Do facilitation skills help your career?

June 23, 2015

Facilitation skills may be the secret sauce!

I’ve certainly had my share of good and bad moments as a leader and professional, but I think my best moments have happened when I’ve been in a facilitative leader mind set.

Umm.. what?

Merriam-Webster defines facilitator as: “one that helps to bring about an outcome by providing indirect or unobtrusive assistance, guidance, or supervision”. Roger Schwarz defines it as “…substantively neutral… intervenes to help a group improve the way it identifies and solves problems to make decisions”. The International Association of Facilitators (IAF) defines the role in this short short video as part architect, part process driver and part guide.

In summary, a facilitator is one who remains neutral, enables a process, and helps bring about an outcome. To do this, a facilitator must be open minded, transparent, curious, and draw on the expertise of a group. A facilitator believes the a group is capable and competent and able to participate in its own solutions. The problem solving insight comes from the group, not the facilitator. A facilitator also works with a group to jointly design a next step.

While there are many definitions (and this is greatly simplified), leadership is fundamentally about achieving goals and inspiring people along the way by harnessing people power. 

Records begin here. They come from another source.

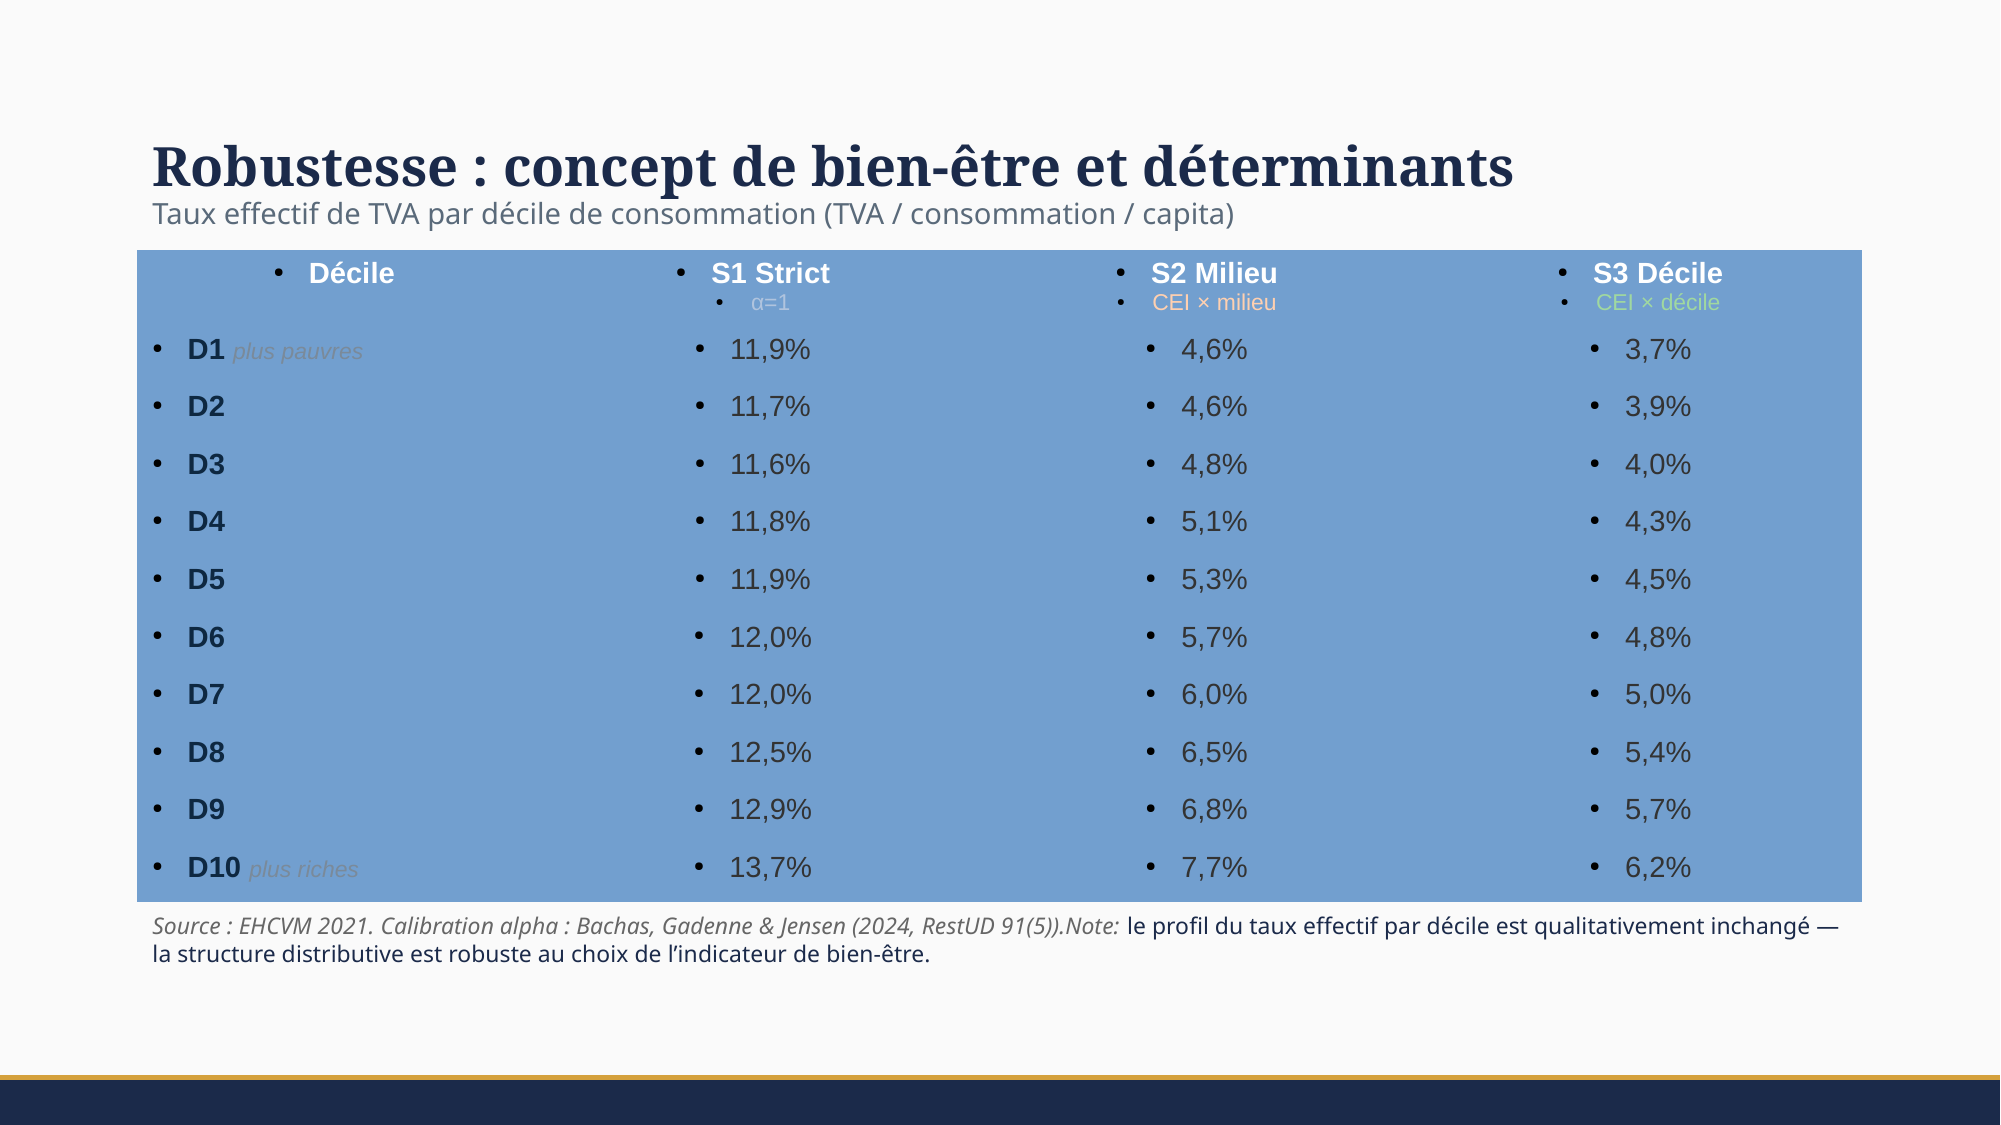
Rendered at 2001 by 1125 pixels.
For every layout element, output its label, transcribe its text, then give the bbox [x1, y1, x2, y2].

table_cell 6,2% [1419, 843, 1862, 902]
table_header Décile [137, 250, 531, 325]
table_header S3 Décile CEI × décile [1419, 250, 1862, 325]
table_cell D6 [137, 613, 531, 671]
table_cell 13,7% [531, 843, 975, 902]
table_cell D5 [137, 556, 531, 613]
table_cell D8 [137, 728, 531, 786]
table_cell 12,9% [531, 786, 975, 843]
table_header S2 Milieu CEI × milieu [975, 250, 1419, 325]
table_cell 4,5% [1419, 556, 1862, 613]
table_cell D9 [137, 786, 531, 843]
text_box Taux effectif de TVA par décile de consommation (TVA / consommation / capita) [137, 187, 1863, 238]
table_cell D4 [137, 498, 531, 556]
table_cell 5,0% [1419, 671, 1862, 728]
table_cell 6,5% [975, 728, 1419, 786]
table_cell D1 plus pauvres [137, 325, 531, 383]
table_cell 4,3% [1419, 498, 1862, 556]
table_cell 4,6% [975, 383, 1419, 440]
table_cell 4,6% [975, 325, 1419, 383]
title Robustesse : concept de bien-être et déterminants [137, 59, 1863, 187]
table_cell 11,6% [531, 440, 975, 498]
table_cell 4,8% [1419, 613, 1862, 671]
table_cell 11,7% [531, 383, 975, 440]
table_cell 12,5% [531, 728, 975, 786]
table_cell 7,7% [975, 843, 1419, 902]
table_cell 12,0% [531, 671, 975, 728]
table_cell 5,7% [1419, 786, 1862, 843]
table_cell 3,9% [1419, 383, 1862, 440]
table_cell 11,9% [531, 556, 975, 613]
table_cell D7 [137, 671, 531, 728]
table_cell D3 [137, 440, 531, 498]
table_cell 12,0% [531, 613, 975, 671]
table_header S1 Strict α=1 [531, 250, 975, 325]
table_cell D2 [137, 383, 531, 440]
text_box Source : EHCVM 2021. Calibration alpha : Bachas, Gadenne & Jensen (2024, RestUD 91(5)).Note: le profil du taux effectif par décile est qualitativement inchangé — la structure distributive est robuste au choix de l’indicateur de bien-être. [137, 911, 1863, 975]
table_cell 5,4% [1419, 728, 1862, 786]
table_cell 6,8% [975, 786, 1419, 843]
table_cell 5,3% [975, 556, 1419, 613]
table_cell 3,7% [1419, 325, 1862, 383]
table_cell 5,7% [975, 613, 1419, 671]
table_cell 11,9% [531, 325, 975, 383]
table_cell 5,1% [975, 498, 1419, 556]
table_cell D10 plus riches [137, 843, 531, 902]
table_cell 11,8% [531, 498, 975, 556]
table_cell 4,8% [975, 440, 1419, 498]
table_cell 4,0% [1419, 440, 1862, 498]
table_cell 6,0% [975, 671, 1419, 728]
title Robustesse : concept de bien-être et déterminants [137, 238, 1863, 278]
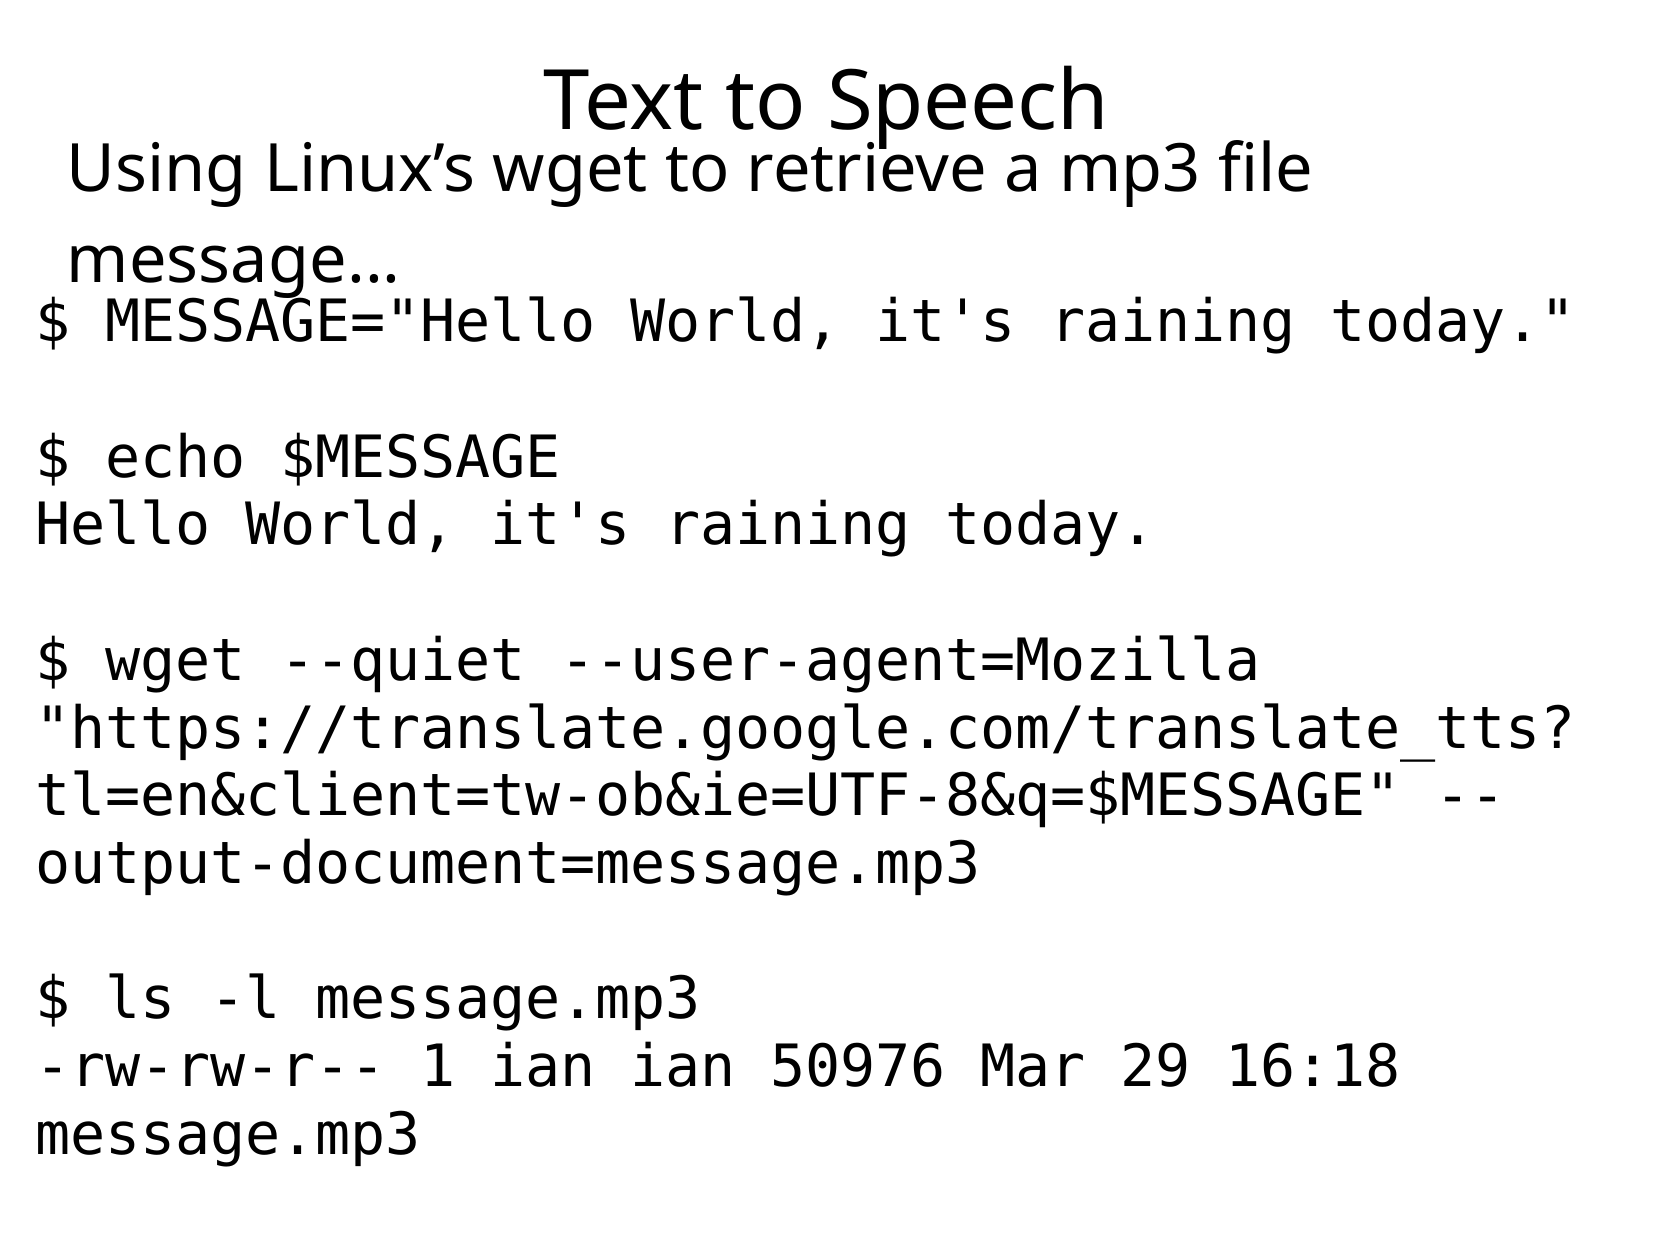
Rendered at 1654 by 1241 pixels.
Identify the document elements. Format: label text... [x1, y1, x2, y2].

subtitle $ MESSAGE="Hello World, it's raining today." $ echo $MESSAGE Hello World, it's raining today. $ wget --quiet --user-agent=Mozilla "https://translate.google.com/translate_tts?tl=en&client=tw-ob&ie=UTF-8&q=$MESSAGE" --output-document=message.mp3 $ ls -l message.mp3 -rw-rw-r-- 1 ian ian 50976 Mar 29 16:18 message.mp3 [35, 269, 1632, 1187]
title Text to Speech [82, 32, 1571, 163]
text_box Using Linux’s wget to retrieve a mp3 file message... [66, 153, 1556, 269]
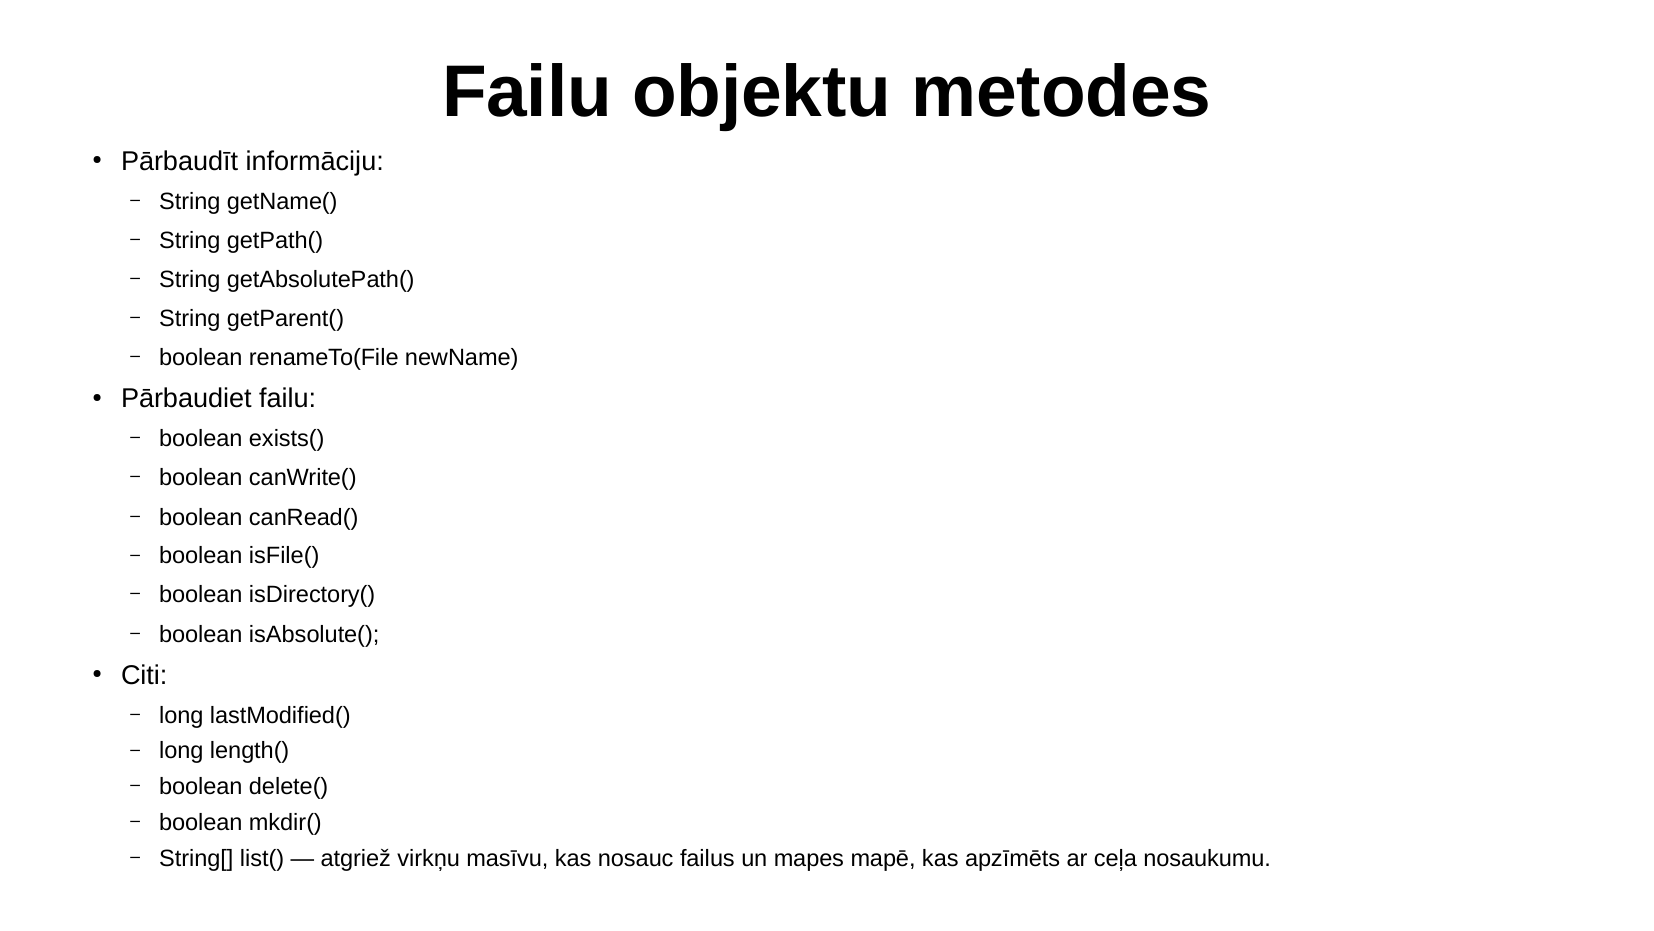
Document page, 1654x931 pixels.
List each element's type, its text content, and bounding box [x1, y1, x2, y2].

Under these definitions, the overlap between facilitative mindsets and facilitative leadership are more obvious: both are about achieving goals; both are about accessing the knowledge and expertise in the room (organization) and both are about believing in the capacity of the group (team). Many leaders will say they hire good people and get out of their way so that they can do what is needed.

The term ‘facilitative leader’ is used quite frequently by the facilitation community. So what does it mean? A leader with a mindset that says there is wisdom in this room embraces a facilitative style; a leader that ensures everyone has a voice that that every voice is heard demonstrates a facilitative style; a leader that is open and transparent about what they think, why they think it and actively invites alternate viewpoint portrays a facilitative mind set. A leader who listens well, clarifies understandings and tests assumptions acts in a facilitative manner.  

Whether 1:1, 1:several or 1:many – facilitation skills say a lot about whether your leadership style is autocratic, participative, inclusive, or hierarchical. How you handle a group discussion is very illuminating.  

After 25 years in the workforce and many years facilitating, both formally and informally, I’ve come to the conclusion that facilitation skills should be taught in virtually every educational program out there: engineering, science, business, arts, education, etc. How much better would the workplace be if more leaders embraced a facilitative style?